> TASK PROMPT: Render the lines below as a JSON list of strings, with one string for each line and all blank lines omitted.
━━━━━ SUPPLIED DATA ━━━━━
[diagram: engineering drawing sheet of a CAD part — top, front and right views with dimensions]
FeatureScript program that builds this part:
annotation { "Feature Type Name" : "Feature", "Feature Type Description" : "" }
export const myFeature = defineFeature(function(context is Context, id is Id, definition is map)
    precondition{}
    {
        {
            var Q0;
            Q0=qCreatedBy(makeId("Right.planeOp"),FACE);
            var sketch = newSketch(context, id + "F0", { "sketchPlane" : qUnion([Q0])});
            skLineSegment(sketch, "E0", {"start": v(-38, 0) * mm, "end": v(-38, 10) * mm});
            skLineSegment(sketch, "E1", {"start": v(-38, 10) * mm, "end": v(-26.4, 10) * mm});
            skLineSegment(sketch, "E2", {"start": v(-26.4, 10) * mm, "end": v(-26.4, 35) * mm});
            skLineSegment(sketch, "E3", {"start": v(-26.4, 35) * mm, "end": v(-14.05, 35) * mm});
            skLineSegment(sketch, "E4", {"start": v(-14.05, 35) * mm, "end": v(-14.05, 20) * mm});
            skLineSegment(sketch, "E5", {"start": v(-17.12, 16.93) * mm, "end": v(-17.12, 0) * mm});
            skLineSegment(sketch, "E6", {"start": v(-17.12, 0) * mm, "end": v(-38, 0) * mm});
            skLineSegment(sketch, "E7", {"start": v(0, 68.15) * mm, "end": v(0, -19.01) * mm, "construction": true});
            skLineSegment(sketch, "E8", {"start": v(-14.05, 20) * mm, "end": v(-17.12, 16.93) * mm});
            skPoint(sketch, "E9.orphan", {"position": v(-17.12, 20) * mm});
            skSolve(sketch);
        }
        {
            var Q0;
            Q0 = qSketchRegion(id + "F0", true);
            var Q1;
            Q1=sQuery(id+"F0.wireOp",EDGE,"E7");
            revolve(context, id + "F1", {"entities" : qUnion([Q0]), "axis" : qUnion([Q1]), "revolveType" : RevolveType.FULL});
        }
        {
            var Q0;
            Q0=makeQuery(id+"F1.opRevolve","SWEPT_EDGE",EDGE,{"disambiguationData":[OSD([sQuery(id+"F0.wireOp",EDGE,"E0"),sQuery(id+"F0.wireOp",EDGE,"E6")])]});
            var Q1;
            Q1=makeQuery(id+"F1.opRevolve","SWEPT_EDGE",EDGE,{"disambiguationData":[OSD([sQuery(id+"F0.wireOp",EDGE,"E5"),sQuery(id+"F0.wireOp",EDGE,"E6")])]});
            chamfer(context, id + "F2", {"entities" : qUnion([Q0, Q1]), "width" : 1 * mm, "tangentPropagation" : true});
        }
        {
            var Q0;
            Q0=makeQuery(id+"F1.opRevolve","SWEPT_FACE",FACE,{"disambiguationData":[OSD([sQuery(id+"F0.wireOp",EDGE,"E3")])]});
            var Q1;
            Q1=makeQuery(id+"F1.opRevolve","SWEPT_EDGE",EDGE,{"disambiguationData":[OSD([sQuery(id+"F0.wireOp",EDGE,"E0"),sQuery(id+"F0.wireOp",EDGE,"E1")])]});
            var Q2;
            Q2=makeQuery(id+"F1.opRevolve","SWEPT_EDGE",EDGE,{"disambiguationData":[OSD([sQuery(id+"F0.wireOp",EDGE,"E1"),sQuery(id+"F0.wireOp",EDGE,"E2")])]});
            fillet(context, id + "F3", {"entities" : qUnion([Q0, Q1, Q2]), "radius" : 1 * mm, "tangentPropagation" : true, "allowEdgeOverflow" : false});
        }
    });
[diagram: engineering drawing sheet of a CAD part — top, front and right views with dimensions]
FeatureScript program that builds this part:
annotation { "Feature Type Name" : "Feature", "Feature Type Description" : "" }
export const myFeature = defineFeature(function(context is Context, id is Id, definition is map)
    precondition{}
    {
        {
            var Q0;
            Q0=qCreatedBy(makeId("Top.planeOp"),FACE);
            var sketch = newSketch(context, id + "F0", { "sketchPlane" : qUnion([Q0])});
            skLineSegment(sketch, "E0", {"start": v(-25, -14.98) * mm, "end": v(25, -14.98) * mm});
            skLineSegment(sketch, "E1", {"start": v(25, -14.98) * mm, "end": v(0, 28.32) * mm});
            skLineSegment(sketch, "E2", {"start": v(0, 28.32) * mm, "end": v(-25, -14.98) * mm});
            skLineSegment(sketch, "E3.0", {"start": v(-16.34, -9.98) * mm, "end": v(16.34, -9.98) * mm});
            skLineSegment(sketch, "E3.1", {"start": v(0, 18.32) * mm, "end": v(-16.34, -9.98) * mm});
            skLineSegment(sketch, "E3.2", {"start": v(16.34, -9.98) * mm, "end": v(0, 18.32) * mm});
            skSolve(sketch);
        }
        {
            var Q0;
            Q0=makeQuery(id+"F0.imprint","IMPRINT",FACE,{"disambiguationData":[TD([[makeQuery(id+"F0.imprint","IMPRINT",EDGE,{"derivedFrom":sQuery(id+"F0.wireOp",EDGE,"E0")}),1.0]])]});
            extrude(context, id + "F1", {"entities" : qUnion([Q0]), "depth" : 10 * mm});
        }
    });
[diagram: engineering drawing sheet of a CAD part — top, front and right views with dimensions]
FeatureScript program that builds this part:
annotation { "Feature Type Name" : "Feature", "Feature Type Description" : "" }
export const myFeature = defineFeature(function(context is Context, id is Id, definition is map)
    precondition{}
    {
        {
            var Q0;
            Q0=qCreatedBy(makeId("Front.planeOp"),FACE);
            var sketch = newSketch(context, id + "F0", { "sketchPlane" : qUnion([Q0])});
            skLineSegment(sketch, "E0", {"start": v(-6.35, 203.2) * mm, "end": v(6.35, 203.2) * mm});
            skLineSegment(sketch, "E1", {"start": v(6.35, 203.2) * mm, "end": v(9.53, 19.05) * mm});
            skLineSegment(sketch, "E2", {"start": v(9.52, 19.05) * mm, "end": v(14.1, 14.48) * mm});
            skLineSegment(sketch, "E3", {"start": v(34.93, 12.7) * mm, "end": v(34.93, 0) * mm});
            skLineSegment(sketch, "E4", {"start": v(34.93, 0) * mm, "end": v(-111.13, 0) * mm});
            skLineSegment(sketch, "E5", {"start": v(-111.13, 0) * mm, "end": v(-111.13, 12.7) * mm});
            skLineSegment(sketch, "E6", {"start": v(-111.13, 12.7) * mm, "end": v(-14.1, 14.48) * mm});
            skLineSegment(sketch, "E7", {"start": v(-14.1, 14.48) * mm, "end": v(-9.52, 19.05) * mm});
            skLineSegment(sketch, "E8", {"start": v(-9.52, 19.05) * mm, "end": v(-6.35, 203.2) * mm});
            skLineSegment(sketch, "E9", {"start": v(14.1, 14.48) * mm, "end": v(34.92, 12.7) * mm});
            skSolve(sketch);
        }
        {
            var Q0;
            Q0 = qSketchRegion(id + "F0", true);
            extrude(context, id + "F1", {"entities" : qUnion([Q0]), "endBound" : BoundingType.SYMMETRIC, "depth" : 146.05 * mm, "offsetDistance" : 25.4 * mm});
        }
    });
━━━━━
> RESULT BELOW:
[
  "[diagram: engineering drawing sheet of a CAD part — top, front and right views with dimensions]",
  "FeatureScript program that builds this part:",
  "annotation { \"Feature Type Name\" : \"Feature\", \"Feature Type Description\" : \"\" }",
  "export const myFeature = defineFeature(function(context is Context, id is Id, definition is map)",
  "    precondition{}",
  "    {",
  "        {",
  "            var Q0;",
  "            Q0=qCreatedBy(makeId(\"Right.planeOp\"),FACE);",
  "            var sketch = newSketch(context, id + \"F0\", { \"sketchPlane\" : qUnion([Q0])});",
  "            skLineSegment(sketch, \"E0\", {\"start\": v(-38, 0) * mm, \"end\": v(-38, 10) * mm});",
  "            skLineSegment(sketch, \"E1\", {\"start\": v(-38, 10) * mm, \"end\": v(-26.4, 10) * mm});",
  "            skLineSegment(sketch, \"E2\", {\"start\": v(-26.4, 10) * mm, \"end\": v(-26.4, 35) * mm});",
  "            skLineSegment(sketch, \"E3\", {\"start\": v(-26.4, 35) * mm, \"end\": v(-14.05, 35) * mm});",
  "            skLineSegment(sketch, \"E4\", {\"start\": v(-14.05, 35) * mm, \"end\": v(-14.05, 20) * mm});",
  "            skLineSegment(sketch, \"E5\", {\"start\": v(-17.12, 16.93) * mm, \"end\": v(-17.12, 0) * mm});",
  "            skLineSegment(sketch, \"E6\", {\"start\": v(-17.12, 0) * mm, \"end\": v(-38, 0) * mm});",
  "            skLineSegment(sketch, \"E7\", {\"start\": v(0, 68.15) * mm, \"end\": v(0, -19.01) * mm, \"construction\": true});",
  "            skLineSegment(sketch, \"E8\", {\"start\": v(-14.05, 20) * mm, \"end\": v(-17.12, 16.93) * mm});",
  "            skPoint(sketch, \"E9.orphan\", {\"position\": v(-17.12, 20) * mm});",
  "            skSolve(sketch);",
  "        }",
  "        {",
  "            var Q0;",
  "            Q0 = qSketchRegion(id + \"F0\", true);",
  "            var Q1;",
  "            Q1=sQuery(id+\"F0.wireOp\",EDGE,\"E7\");",
  "            revolve(context, id + \"F1\", {\"entities\" : qUnion([Q0]), \"axis\" : qUnion([Q1]), \"revolveType\" : RevolveType.FULL});",
  "        }",
  "        {",
  "            var Q0;",
  "            Q0=makeQuery(id+\"F1.opRevolve\",\"SWEPT_EDGE\",EDGE,{\"disambiguationData\":[OSD([sQuery(id+\"F0.wireOp\",EDGE,\"E0\"),sQuery(id+\"F0.wireOp\",EDGE,\"E6\")])]});",
  "            var Q1;",
  "            Q1=makeQuery(id+\"F1.opRevolve\",\"SWEPT_EDGE\",EDGE,{\"disambiguationData\":[OSD([sQuery(id+\"F0.wireOp\",EDGE,\"E5\"),sQuery(id+\"F0.wireOp\",EDGE,\"E6\")])]});",
  "            chamfer(context, id + \"F2\", {\"entities\" : qUnion([Q0, Q1]), \"width\" : 1 * mm, \"tangentPropagation\" : true});",
  "        }",
  "        {",
  "            var Q0;",
  "            Q0=makeQuery(id+\"F1.opRevolve\",\"SWEPT_FACE\",FACE,{\"disambiguationData\":[OSD([sQuery(id+\"F0.wireOp\",EDGE,\"E3\")])]});",
  "            var Q1;",
  "            Q1=makeQuery(id+\"F1.opRevolve\",\"SWEPT_EDGE\",EDGE,{\"disambiguationData\":[OSD([sQuery(id+\"F0.wireOp\",EDGE,\"E0\"),sQuery(id+\"F0.wireOp\",EDGE,\"E1\")])]});",
  "            var Q2;",
  "            Q2=makeQuery(id+\"F1.opRevolve\",\"SWEPT_EDGE\",EDGE,{\"disambiguationData\":[OSD([sQuery(id+\"F0.wireOp\",EDGE,\"E1\"),sQuery(id+\"F0.wireOp\",EDGE,\"E2\")])]});",
  "            fillet(context, id + \"F3\", {\"entities\" : qUnion([Q0, Q1, Q2]), \"radius\" : 1 * mm, \"tangentPropagation\" : true, \"allowEdgeOverflow\" : false});",
  "        }",
  "    });",
  "[diagram: engineering drawing sheet of a CAD part — top, front and right views with dimensions]",
  "FeatureScript program that builds this part:",
  "annotation { \"Feature Type Name\" : \"Feature\", \"Feature Type Description\" : \"\" }",
  "export const myFeature = defineFeature(function(context is Context, id is Id, definition is map)",
  "    precondition{}",
  "    {",
  "        {",
  "            var Q0;",
  "            Q0=qCreatedBy(makeId(\"Top.planeOp\"),FACE);",
  "            var sketch = newSketch(context, id + \"F0\", { \"sketchPlane\" : qUnion([Q0])});",
  "            skLineSegment(sketch, \"E0\", {\"start\": v(-25, -14.98) * mm, \"end\": v(25, -14.98) * mm});",
  "            skLineSegment(sketch, \"E1\", {\"start\": v(25, -14.98) * mm, \"end\": v(0, 28.32) * mm});",
  "            skLineSegment(sketch, \"E2\", {\"start\": v(0, 28.32) * mm, \"end\": v(-25, -14.98) * mm});",
  "            skLineSegment(sketch, \"E3.0\", {\"start\": v(-16.34, -9.98) * mm, \"end\": v(16.34, -9.98) * mm});",
  "            skLineSegment(sketch, \"E3.1\", {\"start\": v(0, 18.32) * mm, \"end\": v(-16.34, -9.98) * mm});",
  "            skLineSegment(sketch, \"E3.2\", {\"start\": v(16.34, -9.98) * mm, \"end\": v(0, 18.32) * mm});",
  "            skSolve(sketch);",
  "        }",
  "        {",
  "            var Q0;",
  "            Q0=makeQuery(id+\"F0.imprint\",\"IMPRINT\",FACE,{\"disambiguationData\":[TD([[makeQuery(id+\"F0.imprint\",\"IMPRINT\",EDGE,{\"derivedFrom\":sQuery(id+\"F0.wireOp\",EDGE,\"E0\")}),1.0]])]});",
  "            extrude(context, id + \"F1\", {\"entities\" : qUnion([Q0]), \"depth\" : 10 * mm});",
  "        }",
  "    });",
  "[diagram: engineering drawing sheet of a CAD part — top, front and right views with dimensions]",
  "FeatureScript program that builds this part:",
  "annotation { \"Feature Type Name\" : \"Feature\", \"Feature Type Description\" : \"\" }",
  "export const myFeature = defineFeature(function(context is Context, id is Id, definition is map)",
  "    precondition{}",
  "    {",
  "        {",
  "            var Q0;",
  "            Q0=qCreatedBy(makeId(\"Front.planeOp\"),FACE);",
  "            var sketch = newSketch(context, id + \"F0\", { \"sketchPlane\" : qUnion([Q0])});",
  "            skLineSegment(sketch, \"E0\", {\"start\": v(-6.35, 203.2) * mm, \"end\": v(6.35, 203.2) * mm});",
  "            skLineSegment(sketch, \"E1\", {\"start\": v(6.35, 203.2) * mm, \"end\": v(9.53, 19.05) * mm});",
  "            skLineSegment(sketch, \"E2\", {\"start\": v(9.52, 19.05) * mm, \"end\": v(14.1, 14.48) * mm});",
  "            skLineSegment(sketch, \"E3\", {\"start\": v(34.93, 12.7) * mm, \"end\": v(34.93, 0) * mm});",
  "            skLineSegment(sketch, \"E4\", {\"start\": v(34.93, 0) * mm, \"end\": v(-111.13, 0) * mm});",
  "            skLineSegment(sketch, \"E5\", {\"start\": v(-111.13, 0) * mm, \"end\": v(-111.13, 12.7) * mm});",
  "            skLineSegment(sketch, \"E6\", {\"start\": v(-111.13, 12.7) * mm, \"end\": v(-14.1, 14.48) * mm});",
  "            skLineSegment(sketch, \"E7\", {\"start\": v(-14.1, 14.48) * mm, \"end\": v(-9.52, 19.05) * mm});",
  "            skLineSegment(sketch, \"E8\", {\"start\": v(-9.52, 19.05) * mm, \"end\": v(-6.35, 203.2) * mm});",
  "            skLineSegment(sketch, \"E9\", {\"start\": v(14.1, 14.48) * mm, \"end\": v(34.92, 12.7) * mm});",
  "            skSolve(sketch);",
  "        }",
  "        {",
  "            var Q0;",
  "            Q0 = qSketchRegion(id + \"F0\", true);",
  "            extrude(context, id + \"F1\", {\"entities\" : qUnion([Q0]), \"endBound\" : BoundingType.SYMMETRIC, \"depth\" : 146.05 * mm, \"offsetDistance\" : 25.4 * mm});",
  "        }",
  "    });"
]